I miss his reports from Yellow River. Hope he is OK.


----------



## FishWalton (Jul 22, 2010)

billyb said:


> I miss his reports from Yellow River. Hope he is OK.




Ditto.....same here


----------



## jcoss15 (Oct 11, 2010)

Haha, I'm here just haven't posted much, people don't seem as interested in the freshwater reports these days especially the bass ones so I haven't posted much. Also started new job, 4 year old and a pregnant wife, coaching middle school football, and building a house. So been busy too...


----------



## billyb (Aug 22, 2012)

Sounds like fishing and hunting may not fit in your schedule for a while. You got me excited after posting about fly fishing. I still haven't mastered this technique.


----------



## FishWalton (Jul 22, 2010)

jcoss15 said:


> Haha, I'm here just haven't posted much, people don't seem as interested in the freshwater reports these days especially the bass ones so I haven't posted much. Also started new job, 4 year old and a pregnant wife, coaching middle school football, and building a house. So been busy too...


ay

You have been busy for sure. Gotta do what you have to do. 

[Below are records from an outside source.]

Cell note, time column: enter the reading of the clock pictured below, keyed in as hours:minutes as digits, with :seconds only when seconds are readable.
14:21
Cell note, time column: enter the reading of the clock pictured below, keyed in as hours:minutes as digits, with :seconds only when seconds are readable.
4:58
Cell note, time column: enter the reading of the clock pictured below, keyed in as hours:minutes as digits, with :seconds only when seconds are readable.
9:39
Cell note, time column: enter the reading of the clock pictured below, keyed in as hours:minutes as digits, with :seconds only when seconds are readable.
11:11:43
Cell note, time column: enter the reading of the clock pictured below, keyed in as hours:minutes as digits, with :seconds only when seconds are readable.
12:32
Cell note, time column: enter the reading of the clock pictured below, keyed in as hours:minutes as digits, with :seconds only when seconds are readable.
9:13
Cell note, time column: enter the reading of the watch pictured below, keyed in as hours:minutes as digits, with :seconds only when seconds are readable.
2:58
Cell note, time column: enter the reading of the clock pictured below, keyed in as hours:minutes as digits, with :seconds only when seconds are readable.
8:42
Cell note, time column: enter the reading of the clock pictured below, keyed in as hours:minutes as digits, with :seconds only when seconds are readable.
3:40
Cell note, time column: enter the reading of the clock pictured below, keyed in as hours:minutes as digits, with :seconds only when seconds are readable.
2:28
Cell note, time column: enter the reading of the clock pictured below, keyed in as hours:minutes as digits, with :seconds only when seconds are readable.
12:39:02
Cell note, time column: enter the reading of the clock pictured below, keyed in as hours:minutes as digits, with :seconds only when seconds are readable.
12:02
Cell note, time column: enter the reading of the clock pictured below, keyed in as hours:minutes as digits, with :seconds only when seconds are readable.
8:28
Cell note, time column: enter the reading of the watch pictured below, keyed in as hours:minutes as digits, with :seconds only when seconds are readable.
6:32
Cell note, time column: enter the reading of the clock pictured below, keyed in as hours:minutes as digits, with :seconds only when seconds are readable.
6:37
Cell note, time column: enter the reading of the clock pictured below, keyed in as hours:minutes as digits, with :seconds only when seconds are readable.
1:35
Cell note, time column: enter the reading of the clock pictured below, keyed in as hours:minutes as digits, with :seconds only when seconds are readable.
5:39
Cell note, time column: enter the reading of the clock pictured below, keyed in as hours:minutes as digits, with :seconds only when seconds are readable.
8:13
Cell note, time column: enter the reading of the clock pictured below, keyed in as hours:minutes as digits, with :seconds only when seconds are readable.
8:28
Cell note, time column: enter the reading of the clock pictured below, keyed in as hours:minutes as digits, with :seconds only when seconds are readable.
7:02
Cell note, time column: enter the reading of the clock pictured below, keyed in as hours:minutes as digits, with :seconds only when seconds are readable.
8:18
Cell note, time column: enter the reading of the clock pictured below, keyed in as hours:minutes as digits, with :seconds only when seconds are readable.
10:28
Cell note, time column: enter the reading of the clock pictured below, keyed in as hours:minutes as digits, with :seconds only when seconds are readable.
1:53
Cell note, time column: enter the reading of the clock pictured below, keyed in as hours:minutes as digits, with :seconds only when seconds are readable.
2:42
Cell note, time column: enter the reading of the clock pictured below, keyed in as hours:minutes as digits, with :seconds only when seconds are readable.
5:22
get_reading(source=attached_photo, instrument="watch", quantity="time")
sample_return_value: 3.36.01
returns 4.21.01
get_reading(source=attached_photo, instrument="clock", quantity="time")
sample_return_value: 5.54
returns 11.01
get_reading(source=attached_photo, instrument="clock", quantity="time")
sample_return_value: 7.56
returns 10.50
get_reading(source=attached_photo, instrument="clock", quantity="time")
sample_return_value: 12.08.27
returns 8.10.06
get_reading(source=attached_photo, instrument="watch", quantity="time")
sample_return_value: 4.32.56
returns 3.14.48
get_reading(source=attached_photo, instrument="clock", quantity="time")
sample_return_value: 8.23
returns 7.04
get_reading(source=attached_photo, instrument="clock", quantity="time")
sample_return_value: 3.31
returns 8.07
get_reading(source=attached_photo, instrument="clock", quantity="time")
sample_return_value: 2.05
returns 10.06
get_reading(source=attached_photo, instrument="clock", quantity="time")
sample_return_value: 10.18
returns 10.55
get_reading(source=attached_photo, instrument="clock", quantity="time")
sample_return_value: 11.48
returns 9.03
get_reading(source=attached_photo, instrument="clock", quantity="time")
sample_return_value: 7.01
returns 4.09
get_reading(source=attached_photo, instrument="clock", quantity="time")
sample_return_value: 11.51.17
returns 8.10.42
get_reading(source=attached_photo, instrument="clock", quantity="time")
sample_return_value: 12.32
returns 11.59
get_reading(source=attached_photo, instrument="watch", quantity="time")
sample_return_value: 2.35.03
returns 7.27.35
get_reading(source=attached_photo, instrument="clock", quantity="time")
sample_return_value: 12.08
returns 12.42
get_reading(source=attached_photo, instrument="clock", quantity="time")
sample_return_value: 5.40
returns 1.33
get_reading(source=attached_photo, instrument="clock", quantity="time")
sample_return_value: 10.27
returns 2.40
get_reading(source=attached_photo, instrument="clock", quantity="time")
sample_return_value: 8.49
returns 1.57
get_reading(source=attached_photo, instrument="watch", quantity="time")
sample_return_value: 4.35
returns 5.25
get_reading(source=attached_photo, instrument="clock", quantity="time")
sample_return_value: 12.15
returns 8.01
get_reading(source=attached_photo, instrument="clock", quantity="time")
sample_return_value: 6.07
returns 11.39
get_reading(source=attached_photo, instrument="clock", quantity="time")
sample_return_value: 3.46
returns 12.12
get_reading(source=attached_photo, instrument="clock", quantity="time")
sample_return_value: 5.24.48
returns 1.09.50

Hardly anyone posting freshwater reports anyway. A lot of lurkers, but few contributors. Would be nice to have more participation.


----------



## jcoss15 (Oct 11, 2010)

billyb said:


> Sounds like fishing and hunting may not fit in your schedule for a while. You got me excited after posting about fly fishing. I still haven't mastered this technique.


 Football ends in October, house should be finished late November, baby due in December...so by the first of the year I might find some time, maybe...


----------



## sureicanfish (Sep 30, 2007)

Shoot you about sound like me. Brand new baby, house hopefully done in October, 4 year old started pre-K...boat just sitting:001_huh:


----------



## SurfRidr (Apr 24, 2012)

For the record I enjoy JCoss' posts as well. I don't catch many bass so I don't post much. I could catch bass in just about any reservoir you put me on in North Carolina but I just don't seem to have the mojo for these river systems yet. :whistling:


----------



## Try'n Hard (Oct 23, 2008)

jcoss15 said:


> Football ends in October, house should be finished late November, baby due in December...so by the first of the year I might find some time, maybe...




No - thats not how it works... when the new baby gets married and moves out, then you might find some time! Lol. Enjoy it brother!


----------



## Jason (Oct 2, 2007)

Try'n Hard said:


> No - thats not how it works... when the new baby gets married and moves out, then you might find some time! Lol. Enjoy it brother!



That's the truth.... Heck when all my 3 of my kids were in school, I was at the ballpark 5 nights a week and sometimes on Saturday!!! Practices/games then trying to squeeze in fishing so many times I hauled the boat to the park and started mostly night fishing!!! Now all my kids are out and I still don't have enough time to fish!!! hahaha


Good luck on future progress!:thumbsup:


----------